Peaches, a seasonal delight that blossoms in the spring and ripens in the summer, offer more than just a sweet taste. They are a low-calorie fruit packed with vitamins, minerals, and antioxidants, making them a beneficial addition to a healthy diet. Whether enjoyed fresh, cooked in desserts, blended into smoothies, or preserved as jam, incorporating peaches into your daily routine may contribute to a stronger immune system, healthier skin, and improved digestion.
Cultivated since ancient times—with records dating back to 2000 B.C. In China, and spreading to Persia and Greece—peaches arrived in Argentina with Spanish conquistadors during the colonial period, according to the System of Information on Biodiversity of the National Parks Administration of Argentina (SIB). Today, the fruit is widely grown throughout the country, with Mendoza accounting for 83% of local production due to its favorable climate. Argentina’s widespread cultivation and robust trade position it as a major global producer, exporting over 100,000 tons annually.
The National Service of Health and Food Quality (Senasa) recommends choosing peaches that are free of blemishes and only slightly soft to the touch when purchasing. Nutritionist Andrea Martínez adds that, when properly washed, it’s best to consume the fruit with the skin on.
“The skin contains a large part of the antioxidants and fiber, which aid digestion and help regulate sugar absorption,” she explains.
Regarding canned peaches, Martínez notes nutritional differences compared to fresh fruit.
“Fresh peaches better preserve their vitamin, antioxidant, and fiber content; the canned version, tends to lose some vitamin C during processing and, if in syrup, also contains more sugars and calories,” she points out.
Benefits of Eating Peaches
These benefits stem from the fruit’s diverse array of compounds, vitamins, and minerals. According to Martínez, the primary nutritional contribution of peaches is their high water content, along with fiber and vitamins A, C, B3, and B6. They are also particularly rich in potassium (providing 4.2% of the recommended daily value) and contain smaller amounts of phosphorus and magnesium.
From an energy perspective, Ana Cascú, a physician specializing in nutrition, reports that a medium-sized peach provides approximately 55 to 60 calories. This places it lower in calories than fruits like mango, grapes, or bananas, making it a suitable option for weight-management diets without sacrificing flavor.
Experts highlight several notable effects of peach consumption:
1. Strengthened Immune System
“Their smooth skin and juicy flesh contain beneficial antioxidants, such as vitamin C, polyphenols, and carotenoids—all plant compounds that fight cell damage and help protect the body against aging and serious diseases,” reports the Cleveland Clinic.
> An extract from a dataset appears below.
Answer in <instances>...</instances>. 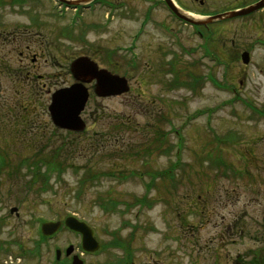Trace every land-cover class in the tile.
<instances>
[{"label":"rangeland","instance_id":"1","mask_svg":"<svg viewBox=\"0 0 264 264\" xmlns=\"http://www.w3.org/2000/svg\"><path fill=\"white\" fill-rule=\"evenodd\" d=\"M52 5L0 7V33L37 34L49 55L35 77L0 48V152L9 160L0 171V264H57V248L69 261L72 243L94 264H264V121L255 118L264 108V25L236 39L263 40L246 66L220 24L216 60L156 4L145 25L148 5L138 0L107 25L100 13L77 28L71 9L59 17ZM83 55L125 76L129 89L103 97L88 83L85 128L68 131L52 121L47 88L74 81L64 65ZM49 153L60 168L46 174L47 158L34 181L36 167L22 162ZM71 215L92 227L99 250L77 249L81 235L64 224L42 237L44 221Z\"/></svg>","mask_w":264,"mask_h":264},{"label":"flooded vegetation","instance_id":"2","mask_svg":"<svg viewBox=\"0 0 264 264\" xmlns=\"http://www.w3.org/2000/svg\"><path fill=\"white\" fill-rule=\"evenodd\" d=\"M76 1L78 4H67L64 0H52L53 7L56 10H59V8H64L65 10L71 9L72 15L69 18V21L71 23L72 21L75 22V27L77 28L80 26L84 21L85 18L89 16H98L100 13H103L104 16V23L107 25L110 22L115 19L116 15H118L119 11L124 9H128L132 7L133 11V5H135L138 0H71ZM148 5V11L145 12V17L143 19L142 25L147 24L149 21H151L152 17V10L156 6H161L165 9V12L167 13V17L169 21H175V23L179 25H187L191 26L192 34L197 37L198 41H201V45H199L200 49H204L205 54L212 58V59H218V52H219V46L215 41V31H213V27L216 28V25H219L220 27L224 28L227 32V38L230 39L231 47L235 46L241 55L247 51L250 53V58L252 56L251 49L254 48V46L258 45V43H262L260 38H256L255 42H248L245 45L239 44L236 45V39L237 37H240L241 34L244 33H256L258 36L261 34V27L264 25V6L256 8L254 10H251L249 12H244L246 9H252L254 6L261 2L262 0H142ZM171 2H174V10L171 6ZM25 0H0V7H10L11 5L14 6H22L24 5ZM133 4V5H132ZM132 5V6H131ZM180 14H185L191 18H196L199 21H207L206 23H199V24H191L190 22L185 21L184 18H181L179 16ZM225 14L224 16L217 17L218 15ZM59 12V17L60 16ZM142 29L140 28L137 33H135V37L139 36V33ZM26 36H29L28 39H26ZM230 37V38H229ZM42 38H38L37 34H26L23 31H10L9 33H0V48H8L9 57L12 59L14 57V53L16 54V62H18V68L21 70L27 69V75H30L31 73L35 74V77L39 76L41 77L40 73L38 75L35 73L38 69L42 68V62L40 61V57L45 56V61L48 62L49 58H47L46 50H44V47L42 44ZM226 39V38H225ZM225 42L228 43V40L226 39ZM223 45V43H222ZM221 45V52L230 54L231 52L227 49L225 51V48ZM136 47L132 46V48ZM37 48V49H36ZM40 48L43 49V51L40 50ZM6 50V49H5ZM4 50V51H5ZM3 51V52H4ZM12 52V55H11ZM1 59L4 63V65L12 66L11 62L5 61L6 58L1 55ZM73 59H69L68 65L65 67L64 70L67 71L68 75H71L72 78L75 81V76L72 71L71 63ZM32 64V65H31ZM248 63H246V66ZM32 70V71H31ZM246 71V68L241 69L240 75H243V73ZM56 77V73L50 76V78ZM76 80H78L76 78ZM72 81L71 83L64 86L72 85L74 83ZM240 83H242V80H240ZM46 83L44 82L43 85ZM91 87L93 90L95 89V81L91 82ZM61 88V87H60ZM234 92H236V87H232ZM58 89L57 83L50 81V86L47 88L48 95L52 97V93L54 90ZM90 90V87H89ZM95 91V90H94ZM87 106V105H86ZM86 106L83 110L85 112ZM82 112V113H83ZM95 113H91L89 115H94ZM83 117V116H82ZM101 116L98 118L100 119ZM260 117L263 118L264 121V108L259 107L257 116L255 115V118H258L260 120ZM84 119V118H83ZM85 121V119H84ZM86 123V121H85ZM66 130V129H65ZM69 131V130H68ZM264 138V131L262 132V137ZM80 245L76 246L78 249ZM71 256V255H70ZM84 259V258H83ZM85 264H87L89 261H85Z\"/></svg>","mask_w":264,"mask_h":264},{"label":"water","instance_id":"3","mask_svg":"<svg viewBox=\"0 0 264 264\" xmlns=\"http://www.w3.org/2000/svg\"><path fill=\"white\" fill-rule=\"evenodd\" d=\"M264 6V0L259 2L256 7L252 9H246L244 12H249L256 8ZM181 15V14H180ZM220 14L217 17L224 16ZM181 17L191 21L193 23H206L207 21H199L182 14ZM249 54L245 52L243 54L244 62H249ZM72 70L75 78H79L80 81L75 82L71 86L63 87L54 91L52 95V102L50 104V112L56 125L73 130H83L85 123L81 119V112L84 109L88 97L89 89L85 82H90L96 79V92L99 95H116L121 94L129 89L127 78L114 74L105 68H99L96 61L87 56H81L74 60L72 63ZM17 210V207H13L12 211ZM62 222L58 221H46L42 224V231L45 234L55 233ZM65 224L82 233V245L83 248L88 251H95L99 249L100 242L93 234V229L85 221L79 220L77 217L71 215L65 219ZM73 245H70L67 249L69 255L73 252ZM61 250L57 251V257L60 258ZM72 264H84L79 255H74ZM93 264V263H90Z\"/></svg>","mask_w":264,"mask_h":264},{"label":"trees","instance_id":"4","mask_svg":"<svg viewBox=\"0 0 264 264\" xmlns=\"http://www.w3.org/2000/svg\"><path fill=\"white\" fill-rule=\"evenodd\" d=\"M216 82V81H215ZM179 83L180 84H183V82L182 81H180L179 80ZM56 157H57V155L56 154H53V153H49V154H47V156L45 155V157L44 156H42L40 159H36L33 163L32 162H30V161H28V159H25L23 162H22V165L23 164H29L30 165V168H32V167H36V169H37V171L34 173V181L35 180H37L38 181V179H40L41 177H42V175H41V164H40V167H39V163H41L42 161H47V158H48V166H47V168H49V170H47V171H45L46 172V174H47V172L48 171H54V170H56V169H59L60 168V164H57V162H56ZM8 162H9V160H8V155H7V153L6 152H0V171H3L4 170V168H5V166H7V164H8ZM43 163V162H42ZM32 164V165H31ZM28 165V166H29ZM48 174H49V172H48ZM85 183V182H84ZM145 198H147V197H145ZM139 200H141V199H138V198H136V200H135V202H137V201H139ZM108 204H110V203H108ZM111 205V204H110ZM112 206V205H111ZM104 207H107V205L106 204H104ZM113 207V206H112ZM112 209V208H111ZM121 237V236H120ZM121 239H122V245H120V246H123V247H125V248H129V246H127V244H126V242L123 240V238L121 237ZM115 243L116 244H120V241H119V239L117 238L116 239V241H115ZM36 251H39L40 250V248L39 247H37L36 249H35ZM120 263L119 264H133V260H131V261H129V260H124V261H119Z\"/></svg>","mask_w":264,"mask_h":264}]
</instances>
The institution also mentions that postmenopausal women who consumed at least two servings of peaches per week had lower rates of certain types of breast cancer.
Cascú emphasizes their digestive benefits.
“They contain fiber, but less sorbitol—an alcohol derived from sugar produced by photosynthesis in the mature leaves of some plants—than fruits like plums or pears.”
This, she explains, makes peaches particularly helpful for people prone to constipation or bloating, as they can stimulate intestinal transit without causing distension or fermentation.
“In people with sensitive intestines or abdominal inflammation, peaches are generally better tolerated than fruits richer in polyols—carbohydrates with a structure similar to sugar—which can cause gas or bloating,” Cascú adds.
3. Improves Skin Appearance
“Their consumption is associated with benefits for skin health due to their vitamin C and antioxidant content, which participate in collagen synthesis,” Cascú points out.
Research published in the Journal of Cosmetic Science indicates that, when applied to the skin, extracts of peach kernel or flower can reduce damage caused by UV rays and help retain hydration.
4. Regulates Heart Rate and Blood Pressure
“They are a good source of potassium, which the body uses to regulate heart rate and blood pressure,” states the medical website WebMD. Foods rich in this mineral, it explains, can help lower blood pressure by allowing the body to eliminate excess sodium and relax tension in blood vessel walls.
The site also reports that peaches may help improve cholesterol levels and reduce the risk of developing heart disease.
Both professionals emphasize that if you have an allergy to fruits like apples, plums, and cherries, you may also be allergic to peaches.
These are among the most common fruit allergies, and their symptoms manifest as itching and swelling in the mouth or throat. If you suspect you may be allergic to this fruit, it is advisable to consult a doctor.